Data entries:
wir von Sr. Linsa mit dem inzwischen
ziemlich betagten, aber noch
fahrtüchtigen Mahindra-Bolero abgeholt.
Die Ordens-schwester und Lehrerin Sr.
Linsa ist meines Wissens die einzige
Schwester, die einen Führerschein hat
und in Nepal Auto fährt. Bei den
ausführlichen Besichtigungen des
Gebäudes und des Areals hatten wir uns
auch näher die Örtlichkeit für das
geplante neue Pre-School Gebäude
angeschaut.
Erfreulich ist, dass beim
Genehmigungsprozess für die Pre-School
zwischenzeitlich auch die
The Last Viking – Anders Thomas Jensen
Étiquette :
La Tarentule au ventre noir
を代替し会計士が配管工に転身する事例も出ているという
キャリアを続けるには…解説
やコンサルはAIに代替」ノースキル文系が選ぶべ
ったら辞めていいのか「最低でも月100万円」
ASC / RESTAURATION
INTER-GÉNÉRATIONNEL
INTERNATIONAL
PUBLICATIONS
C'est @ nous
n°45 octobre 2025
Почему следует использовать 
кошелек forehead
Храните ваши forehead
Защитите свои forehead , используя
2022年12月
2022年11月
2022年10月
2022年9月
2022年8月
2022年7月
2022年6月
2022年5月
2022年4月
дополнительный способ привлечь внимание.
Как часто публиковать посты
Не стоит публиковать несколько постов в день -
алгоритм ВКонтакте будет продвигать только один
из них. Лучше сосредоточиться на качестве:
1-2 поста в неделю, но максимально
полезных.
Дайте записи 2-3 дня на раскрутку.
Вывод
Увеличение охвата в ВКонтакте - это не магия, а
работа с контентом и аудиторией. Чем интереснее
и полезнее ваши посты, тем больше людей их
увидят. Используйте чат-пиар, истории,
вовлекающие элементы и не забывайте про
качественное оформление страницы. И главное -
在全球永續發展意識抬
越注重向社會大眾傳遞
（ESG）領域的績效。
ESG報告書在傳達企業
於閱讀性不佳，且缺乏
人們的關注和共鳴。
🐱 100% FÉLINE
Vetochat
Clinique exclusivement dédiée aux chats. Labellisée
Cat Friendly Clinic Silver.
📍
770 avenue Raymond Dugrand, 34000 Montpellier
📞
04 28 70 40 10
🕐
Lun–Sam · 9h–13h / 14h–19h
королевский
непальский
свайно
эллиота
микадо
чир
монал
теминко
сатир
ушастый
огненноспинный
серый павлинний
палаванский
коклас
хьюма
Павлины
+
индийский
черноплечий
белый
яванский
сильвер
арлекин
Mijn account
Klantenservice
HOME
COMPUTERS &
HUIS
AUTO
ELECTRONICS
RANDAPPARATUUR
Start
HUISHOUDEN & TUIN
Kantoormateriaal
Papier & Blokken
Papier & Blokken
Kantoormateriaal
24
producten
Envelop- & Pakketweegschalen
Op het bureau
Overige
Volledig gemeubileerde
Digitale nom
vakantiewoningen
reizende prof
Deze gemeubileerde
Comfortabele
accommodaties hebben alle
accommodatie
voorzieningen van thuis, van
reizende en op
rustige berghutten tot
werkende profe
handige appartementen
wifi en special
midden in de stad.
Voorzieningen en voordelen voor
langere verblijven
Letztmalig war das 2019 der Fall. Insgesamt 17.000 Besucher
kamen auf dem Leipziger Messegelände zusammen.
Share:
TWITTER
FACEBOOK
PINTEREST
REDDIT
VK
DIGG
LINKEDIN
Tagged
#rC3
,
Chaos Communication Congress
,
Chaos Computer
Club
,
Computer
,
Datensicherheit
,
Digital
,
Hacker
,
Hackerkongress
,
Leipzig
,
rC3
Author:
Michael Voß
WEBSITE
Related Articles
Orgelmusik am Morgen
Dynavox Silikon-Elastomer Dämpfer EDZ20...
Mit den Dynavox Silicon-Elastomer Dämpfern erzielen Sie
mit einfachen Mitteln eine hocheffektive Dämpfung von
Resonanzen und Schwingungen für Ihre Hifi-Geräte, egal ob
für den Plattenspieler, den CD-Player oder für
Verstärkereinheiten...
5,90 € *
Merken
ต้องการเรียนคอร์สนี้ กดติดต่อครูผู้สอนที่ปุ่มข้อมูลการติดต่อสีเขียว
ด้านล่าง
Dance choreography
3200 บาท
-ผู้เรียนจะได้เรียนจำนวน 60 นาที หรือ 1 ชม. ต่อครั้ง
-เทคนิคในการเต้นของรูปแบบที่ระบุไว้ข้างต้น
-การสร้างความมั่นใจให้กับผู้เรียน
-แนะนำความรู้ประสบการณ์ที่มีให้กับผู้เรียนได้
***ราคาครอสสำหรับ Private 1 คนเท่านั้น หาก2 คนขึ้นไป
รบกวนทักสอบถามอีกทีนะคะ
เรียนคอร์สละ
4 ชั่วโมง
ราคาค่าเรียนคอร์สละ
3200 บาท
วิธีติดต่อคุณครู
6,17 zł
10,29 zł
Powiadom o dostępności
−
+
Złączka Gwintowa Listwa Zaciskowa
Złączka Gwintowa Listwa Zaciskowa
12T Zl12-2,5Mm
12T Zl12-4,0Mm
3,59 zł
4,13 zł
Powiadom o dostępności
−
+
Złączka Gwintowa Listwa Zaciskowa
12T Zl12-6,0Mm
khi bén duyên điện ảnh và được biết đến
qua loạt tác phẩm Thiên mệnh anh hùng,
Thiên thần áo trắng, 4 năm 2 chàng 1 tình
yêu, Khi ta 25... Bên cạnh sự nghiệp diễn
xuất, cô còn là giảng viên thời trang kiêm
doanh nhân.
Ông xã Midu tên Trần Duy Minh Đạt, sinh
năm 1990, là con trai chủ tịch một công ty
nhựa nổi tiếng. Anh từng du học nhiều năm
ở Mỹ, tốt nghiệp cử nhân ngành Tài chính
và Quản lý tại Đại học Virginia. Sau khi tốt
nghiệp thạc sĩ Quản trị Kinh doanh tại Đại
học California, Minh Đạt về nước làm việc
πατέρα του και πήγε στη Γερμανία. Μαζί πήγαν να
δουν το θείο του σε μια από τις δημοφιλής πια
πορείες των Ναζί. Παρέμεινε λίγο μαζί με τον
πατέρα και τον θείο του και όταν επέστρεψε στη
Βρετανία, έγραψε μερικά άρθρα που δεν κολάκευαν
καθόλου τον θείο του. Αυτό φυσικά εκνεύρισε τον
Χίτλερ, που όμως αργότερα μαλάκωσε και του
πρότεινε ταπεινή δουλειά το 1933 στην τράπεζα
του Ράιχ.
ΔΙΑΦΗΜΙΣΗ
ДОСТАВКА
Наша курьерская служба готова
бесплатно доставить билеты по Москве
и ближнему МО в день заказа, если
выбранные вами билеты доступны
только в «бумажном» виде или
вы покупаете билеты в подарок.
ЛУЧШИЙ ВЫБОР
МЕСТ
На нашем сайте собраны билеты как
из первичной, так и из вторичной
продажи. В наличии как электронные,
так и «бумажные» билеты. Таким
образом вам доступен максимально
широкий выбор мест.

Job item:
Return the entries above word for word.

Worked solution:
wir von Sr. Linsa mit dem inzwischen
ziemlich betagten, aber noch
fahrtüchtigen Mahindra-Bolero abgeholt.
Die Ordens-schwester und Lehrerin Sr.
Linsa ist meines Wissens die einzige
Schwester, die einen Führerschein hat
und in Nepal Auto fährt. Bei den
ausführlichen Besichtigungen des
Gebäudes und des Areals hatten wir uns
auch näher die Örtlichkeit für das
geplante neue Pre-School Gebäude
angeschaut.
Erfreulich ist, dass beim
Genehmigungsprozess für die Pre-School
zwischenzeitlich auch die
The Last Viking – Anders Thomas Jensen
Étiquette :
La Tarentule au ventre noir
を代替し会計士が配管工に転身する事例も出ているという
キャリアを続けるには…解説
やコンサルはAIに代替」ノースキル文系が選ぶべ
ったら辞めていいのか「最低でも月100万円」
ASC / RESTAURATION
INTER-GÉNÉRATIONNEL
INTERNATIONAL
PUBLICATIONS
C'est @ nous
n°45 octobre 2025
Почему следует использовать 
кошелек forehead
Храните ваши forehead
Защитите свои forehead , используя
2022年12月
2022年11月
2022年10月
2022年9月
2022年8月
2022年7月
2022年6月
2022年5月
2022年4月
дополнительный способ привлечь внимание.
Как часто публиковать посты
Не стоит публиковать несколько постов в день -
алгоритм ВКонтакте будет продвигать только один
из них. Лучше сосредоточиться на качестве:
1-2 поста в неделю, но максимально
полезных.
Дайте записи 2-3 дня на раскрутку.
Вывод
Увеличение охвата в ВКонтакте - это не магия, а
работа с контентом и аудиторией. Чем интереснее
и полезнее ваши посты, тем больше людей их
увидят. Используйте чат-пиар, истории,
вовлекающие элементы и не забывайте про
качественное оформление страницы. И главное -
在全球永續發展意識抬
越注重向社會大眾傳遞
（ESG）領域的績效。
ESG報告書在傳達企業
於閱讀性不佳，且缺乏
人們的關注和共鳴。
🐱 100% FÉLINE
Vetochat
Clinique exclusivement dédiée aux chats. Labellisée
Cat Friendly Clinic Silver.
📍
770 avenue Raymond Dugrand, 34000 Montpellier
📞
04 28 70 40 10
🕐
Lun–Sam · 9h–13h / 14h–19h
королевский
непальский
свайно
эллиота
микадо
чир
монал
теминко
сатир
ушастый
огненноспинный
серый павлинний
палаванский
коклас
хьюма
Павлины
+
индийский
черноплечий
белый
яванский
сильвер
арлекин
Mijn account
Klantenservice
HOME
COMPUTERS &
HUIS
AUTO
ELECTRONICS
RANDAPPARATUUR
Start
HUISHOUDEN & TUIN
Kantoormateriaal
Papier & Blokken
Papier & Blokken
Kantoormateriaal
24
producten
Envelop- & Pakketweegschalen
Op het bureau
Overige
Volledig gemeubileerde
Digitale nom
vakantiewoningen
reizende prof
Deze gemeubileerde
Comfortabele
accommodaties hebben alle
accommodatie
voorzieningen van thuis, van
reizende en op
rustige berghutten tot
werkende profe
handige appartementen
wifi en special
midden in de stad.
Voorzieningen en voordelen voor
langere verblijven
Letztmalig war das 2019 der Fall. Insgesamt 17.000 Besucher
kamen auf dem Leipziger Messegelände zusammen.
Share:
TWITTER
FACEBOOK
PINTEREST
REDDIT
VK
DIGG
LINKEDIN
Tagged
#rC3
,
Chaos Communication Congress
,
Chaos Computer
Club
,
Computer
,
Datensicherheit
,
Digital
,
Hacker
,
Hackerkongress
,
Leipzig
,
rC3
Author:
Michael Voß
WEBSITE
Related Articles
Orgelmusik am Morgen
Dynavox Silikon-Elastomer Dämpfer EDZ20...
Mit den Dynavox Silicon-Elastomer Dämpfern erzielen Sie
mit einfachen Mitteln eine hocheffektive Dämpfung von
Resonanzen und Schwingungen für Ihre Hifi-Geräte, egal ob
für den Plattenspieler, den CD-Player oder für
Verstärkereinheiten...
5,90 € *
Merken
ต้องการเรียนคอร์สนี้ กดติดต่อครูผู้สอนที่ปุ่มข้อมูลการติดต่อสีเขียว
ด้านล่าง
Dance choreography
3200 บาท
-ผู้เรียนจะได้เรียนจำนวน 60 นาที หรือ 1 ชม. ต่อครั้ง
-เทคนิคในการเต้นของรูปแบบที่ระบุไว้ข้างต้น
-การสร้างความมั่นใจให้กับผู้เรียน
-แนะนำความรู้ประสบการณ์ที่มีให้กับผู้เรียนได้
***ราคาครอสสำหรับ Private 1 คนเท่านั้น หาก2 คนขึ้นไป
รบกวนทักสอบถามอีกทีนะคะ
เรียนคอร์สละ
4 ชั่วโมง
ราคาค่าเรียนคอร์สละ
3200 บาท
วิธีติดต่อคุณครู
6,17 zł
10,29 zł
Powiadom o dostępności
−
+
Złączka Gwintowa Listwa Zaciskowa
Złączka Gwintowa Listwa Zaciskowa
12T Zl12-2,5Mm
12T Zl12-4,0Mm
3,59 zł
4,13 zł
Powiadom o dostępności
−
+
Złączka Gwintowa Listwa Zaciskowa
12T Zl12-6,0Mm
khi bén duyên điện ảnh và được biết đến
qua loạt tác phẩm Thiên mệnh anh hùng,
Thiên thần áo trắng, 4 năm 2 chàng 1 tình
yêu, Khi ta 25... Bên cạnh sự nghiệp diễn
xuất, cô còn là giảng viên thời trang kiêm
doanh nhân.
Ông xã Midu tên Trần Duy Minh Đạt, sinh
năm 1990, là con trai chủ tịch một công ty
nhựa nổi tiếng. Anh từng du học nhiều năm
ở Mỹ, tốt nghiệp cử nhân ngành Tài chính
và Quản lý tại Đại học Virginia. Sau khi tốt
nghiệp thạc sĩ Quản trị Kinh doanh tại Đại
học California, Minh Đạt về nước làm việc
πατέρα του και πήγε στη Γερμανία. Μαζί πήγαν να
δουν το θείο του σε μια από τις δημοφιλής πια
πορείες των Ναζί. Παρέμεινε λίγο μαζί με τον
πατέρα και τον θείο του και όταν επέστρεψε στη
Βρετανία, έγραψε μερικά άρθρα που δεν κολάκευαν
καθόλου τον θείο του. Αυτό φυσικά εκνεύρισε τον
Χίτλερ, που όμως αργότερα μαλάκωσε και του
πρότεινε ταπεινή δουλειά το 1933 στην τράπεζα
του Ράιχ.
ΔΙΑΦΗΜΙΣΗ
ДОСТАВКА
Наша курьерская служба готова
бесплатно доставить билеты по Москве
и ближнему МО в день заказа, если
выбранные вами билеты доступны
только в «бумажном» виде или
вы покупаете билеты в подарок.
ЛУЧШИЙ ВЫБОР
МЕСТ
На нашем сайте собраны билеты как
из первичной, так и из вторичной
продажи. В наличии как электронные,
так и «бумажные» билеты. Таким
образом вам доступен максимально
широкий выбор мест.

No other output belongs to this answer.